**What to work on:** Please retype the data below in full.

══════

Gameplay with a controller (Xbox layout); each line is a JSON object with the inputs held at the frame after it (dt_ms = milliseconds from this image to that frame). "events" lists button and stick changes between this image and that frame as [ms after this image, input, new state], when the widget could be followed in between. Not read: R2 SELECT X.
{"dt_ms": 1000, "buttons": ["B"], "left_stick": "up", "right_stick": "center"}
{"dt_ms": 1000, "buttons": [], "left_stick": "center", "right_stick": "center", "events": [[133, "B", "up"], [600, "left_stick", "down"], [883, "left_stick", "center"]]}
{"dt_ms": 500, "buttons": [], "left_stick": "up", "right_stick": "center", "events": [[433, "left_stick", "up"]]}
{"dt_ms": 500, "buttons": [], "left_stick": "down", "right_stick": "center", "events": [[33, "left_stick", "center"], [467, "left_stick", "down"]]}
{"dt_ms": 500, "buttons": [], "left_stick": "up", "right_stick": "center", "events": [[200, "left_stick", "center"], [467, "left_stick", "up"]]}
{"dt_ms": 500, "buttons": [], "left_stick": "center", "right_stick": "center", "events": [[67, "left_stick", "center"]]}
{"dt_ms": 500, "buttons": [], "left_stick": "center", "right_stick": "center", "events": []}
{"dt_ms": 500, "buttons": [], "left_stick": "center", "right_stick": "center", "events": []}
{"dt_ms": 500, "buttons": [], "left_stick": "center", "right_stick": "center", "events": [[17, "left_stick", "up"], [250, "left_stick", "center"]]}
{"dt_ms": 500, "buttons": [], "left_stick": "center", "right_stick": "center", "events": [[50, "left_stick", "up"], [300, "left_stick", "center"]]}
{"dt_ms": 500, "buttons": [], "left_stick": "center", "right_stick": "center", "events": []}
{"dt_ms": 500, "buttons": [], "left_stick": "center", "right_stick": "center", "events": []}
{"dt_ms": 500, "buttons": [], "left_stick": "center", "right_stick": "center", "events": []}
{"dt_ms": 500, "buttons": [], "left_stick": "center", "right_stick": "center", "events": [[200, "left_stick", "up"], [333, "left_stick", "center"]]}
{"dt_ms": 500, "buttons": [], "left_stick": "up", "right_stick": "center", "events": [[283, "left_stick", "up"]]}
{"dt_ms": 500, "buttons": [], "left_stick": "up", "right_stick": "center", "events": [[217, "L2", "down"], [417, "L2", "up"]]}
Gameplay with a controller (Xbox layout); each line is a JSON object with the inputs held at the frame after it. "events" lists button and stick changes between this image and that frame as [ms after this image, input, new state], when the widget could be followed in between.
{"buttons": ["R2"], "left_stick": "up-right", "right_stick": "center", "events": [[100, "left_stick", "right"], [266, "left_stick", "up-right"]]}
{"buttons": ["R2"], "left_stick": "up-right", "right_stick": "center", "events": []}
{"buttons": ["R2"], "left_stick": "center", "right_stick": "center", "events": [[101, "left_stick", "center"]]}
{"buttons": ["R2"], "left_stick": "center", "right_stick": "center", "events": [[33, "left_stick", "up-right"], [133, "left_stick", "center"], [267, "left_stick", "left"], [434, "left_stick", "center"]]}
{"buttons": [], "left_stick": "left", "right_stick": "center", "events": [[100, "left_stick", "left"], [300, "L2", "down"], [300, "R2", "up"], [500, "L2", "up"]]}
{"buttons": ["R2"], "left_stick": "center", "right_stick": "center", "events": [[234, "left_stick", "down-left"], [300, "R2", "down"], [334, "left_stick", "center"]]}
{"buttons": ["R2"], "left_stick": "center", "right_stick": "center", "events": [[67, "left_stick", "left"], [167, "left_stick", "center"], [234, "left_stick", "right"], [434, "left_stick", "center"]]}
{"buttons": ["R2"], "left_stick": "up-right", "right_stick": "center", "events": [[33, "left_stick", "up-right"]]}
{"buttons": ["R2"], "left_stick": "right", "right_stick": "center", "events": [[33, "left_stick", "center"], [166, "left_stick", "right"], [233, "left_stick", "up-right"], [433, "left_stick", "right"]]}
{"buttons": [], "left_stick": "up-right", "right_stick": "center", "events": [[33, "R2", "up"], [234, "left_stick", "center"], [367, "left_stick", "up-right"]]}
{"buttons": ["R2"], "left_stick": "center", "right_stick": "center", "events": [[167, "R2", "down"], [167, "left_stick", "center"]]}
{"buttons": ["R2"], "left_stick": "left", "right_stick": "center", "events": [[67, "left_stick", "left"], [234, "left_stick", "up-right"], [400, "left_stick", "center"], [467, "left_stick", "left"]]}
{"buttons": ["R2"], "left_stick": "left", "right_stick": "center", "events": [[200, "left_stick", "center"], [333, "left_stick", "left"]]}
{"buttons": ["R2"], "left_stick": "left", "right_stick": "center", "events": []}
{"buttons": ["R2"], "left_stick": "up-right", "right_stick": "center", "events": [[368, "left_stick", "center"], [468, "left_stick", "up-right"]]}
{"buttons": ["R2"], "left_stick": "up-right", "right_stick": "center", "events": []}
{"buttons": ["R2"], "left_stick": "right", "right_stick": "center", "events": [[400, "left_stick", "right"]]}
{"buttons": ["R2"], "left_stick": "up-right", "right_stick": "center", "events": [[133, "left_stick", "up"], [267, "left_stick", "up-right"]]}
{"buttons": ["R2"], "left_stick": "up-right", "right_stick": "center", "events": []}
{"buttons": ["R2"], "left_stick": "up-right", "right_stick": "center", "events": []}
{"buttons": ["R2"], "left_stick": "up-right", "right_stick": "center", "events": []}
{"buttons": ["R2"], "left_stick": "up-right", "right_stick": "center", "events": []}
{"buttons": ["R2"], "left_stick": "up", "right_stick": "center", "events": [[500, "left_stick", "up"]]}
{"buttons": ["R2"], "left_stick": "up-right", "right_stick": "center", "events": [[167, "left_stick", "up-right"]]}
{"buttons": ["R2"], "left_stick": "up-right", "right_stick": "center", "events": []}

══════

**Completed exercise:**
Gameplay with a controller (Xbox layout); each line is a JSON object with the inputs held at the frame after it (dt_ms = milliseconds from this image to that frame). "events" lists button and stick changes between this image and that frame as [ms after this image, input, new state], when the widget could be followed in between. Not read: R2 SELECT X.
{"dt_ms": 1000, "buttons": ["B"], "left_stick": "up", "right_stick": "center"}
{"dt_ms": 1000, "buttons": [], "left_stick": "center", "right_stick": "center", "events": [[133, "B", "up"], [600, "left_stick", "down"], [883, "left_stick", "center"]]}
{"dt_ms": 500, "buttons": [], "left_stick": "up", "right_stick": "center", "events": [[433, "left_stick", "up"]]}
{"dt_ms": 500, "buttons": [], "left_stick": "down", "right_stick": "center", "events": [[33, "left_stick", "center"], [467, "left_stick", "down"]]}
{"dt_ms": 500, "buttons": [], "left_stick": "up", "right_stick": "center", "events": [[200, "left_stick", "center"], [467, "left_stick", "up"]]}
{"dt_ms": 500, "buttons": [], "left_stick": "center", "right_stick": "center", "events": [[67, "left_stick", "center"]]}
{"dt_ms": 500, "buttons": [], "left_stick": "center", "right_stick": "center", "events": []}
{"dt_ms": 500, "buttons": [], "left_stick": "center", "right_stick": "center", "events": []}
{"dt_ms": 500, "buttons": [], "left_stick": "center", "right_stick": "center", "events": [[17, "left_stick", "up"], [250, "left_stick", "center"]]}
{"dt_ms": 500, "buttons": [], "left_stick": "center", "right_stick": "center", "events": [[50, "left_stick", "up"], [300, "left_stick", "center"]]}
{"dt_ms": 500, "buttons": [], "left_stick": "center", "right_stick": "center", "events": []}
{"dt_ms": 500, "buttons": [], "left_stick": "center", "right_stick": "center", "events": []}
{"dt_ms": 500, "buttons": [], "left_stick": "center", "right_stick": "center", "events": []}
{"dt_ms": 500, "buttons": [], "left_stick": "center", "right_stick": "center", "events": [[200, "left_stick", "up"], [333, "left_stick", "center"]]}
{"dt_ms": 500, "buttons": [], "left_stick": "up", "right_stick": "center", "events": [[283, "left_stick", "up"]]}
{"dt_ms": 500, "buttons": [], "left_stick": "up", "right_stick": "center", "events": [[217, "L2", "down"], [417, "L2", "up"]]}
Gameplay with a controller (Xbox layout); each line is a JSON object with the inputs held at the frame after it. "events" lists button and stick changes between this image and that frame as [ms after this image, input, new state], when the widget could be followed in between.
{"buttons": ["R2"], "left_stick": "up-right", "right_stick": "center", "events": [[100, "left_stick", "right"], [266, "left_stick", "up-right"]]}
{"buttons": ["R2"], "left_stick": "up-right", "right_stick": "center", "events": []}
{"buttons": ["R2"], "left_stick": "center", "right_stick": "center", "events": [[101, "left_stick", "center"]]}
{"buttons": ["R2"], "left_stick": "center", "right_stick": "center", "events": [[33, "left_stick", "up-right"], [133, "left_stick", "center"], [267, "left_stick", "left"], [434, "left_stick", "center"]]}
{"buttons": [], "left_stick": "left", "right_stick": "center", "events": [[100, "left_stick", "left"], [300, "L2", "down"], [300, "R2", "up"], [500, "L2", "up"]]}
{"buttons": ["R2"], "left_stick": "center", "right_stick": "center", "events": [[234, "left_stick", "down-left"], [300, "R2", "down"], [334, "left_stick", "center"]]}
{"buttons": ["R2"], "left_stick": "center", "right_stick": "center", "events": [[67, "left_stick", "left"], [167, "left_stick", "center"], [234, "left_stick", "right"], [434, "left_stick", "center"]]}
{"buttons": ["R2"], "left_stick": "up-right", "right_stick": "center", "events": [[33, "left_stick", "up-right"]]}
{"buttons": ["R2"], "left_stick": "right", "right_stick": "center", "events": [[33, "left_stick", "center"], [166, "left_stick", "right"], [233, "left_stick", "up-right"], [433, "left_stick", "right"]]}
{"buttons": [], "left_stick": "up-right", "right_stick": "center", "events": [[33, "R2", "up"], [234, "left_stick", "center"], [367, "left_stick", "up-right"]]}
{"buttons": ["R2"], "left_stick": "center", "right_stick": "center", "events": [[167, "R2", "down"], [167, "left_stick", "center"]]}
{"buttons": ["R2"], "left_stick": "left", "right_stick": "center", "events": [[67, "left_stick", "left"], [234, "left_stick", "up-right"], [400, "left_stick", "center"], [467, "left_stick", "left"]]}
{"buttons": ["R2"], "left_stick": "left", "right_stick": "center", "events": [[200, "left_stick", "center"], [333, "left_stick", "left"]]}
{"buttons": ["R2"], "left_stick": "left", "right_stick": "center", "events": []}
{"buttons": ["R2"], "left_stick": "up-right", "right_stick": "center", "events": [[368, "left_stick", "center"], [468, "left_stick", "up-right"]]}
{"buttons": ["R2"], "left_stick": "up-right", "right_stick": "center", "events": []}
{"buttons": ["R2"], "left_stick": "right", "right_stick": "center", "events": [[400, "left_stick", "right"]]}
{"buttons": ["R2"], "left_stick": "up-right", "right_stick": "center", "events": [[133, "left_stick", "up"], [267, "left_stick", "up-right"]]}
{"buttons": ["R2"], "left_stick": "up-right", "right_stick": "center", "events": []}
{"buttons": ["R2"], "left_stick": "up-right", "right_stick": "center", "events": []}
{"buttons": ["R2"], "left_stick": "up-right", "right_stick": "center", "events": []}
{"buttons": ["R2"], "left_stick": "up-right", "right_stick": "center", "events": []}
{"buttons": ["R2"], "left_stick": "up", "right_stick": "center", "events": [[500, "left_stick", "up"]]}
{"buttons": ["R2"], "left_stick": "up-right", "right_stick": "center", "events": [[167, "left_stick", "up-right"]]}
{"buttons": ["R2"], "left_stick": "up-right", "right_stick": "center", "events": []}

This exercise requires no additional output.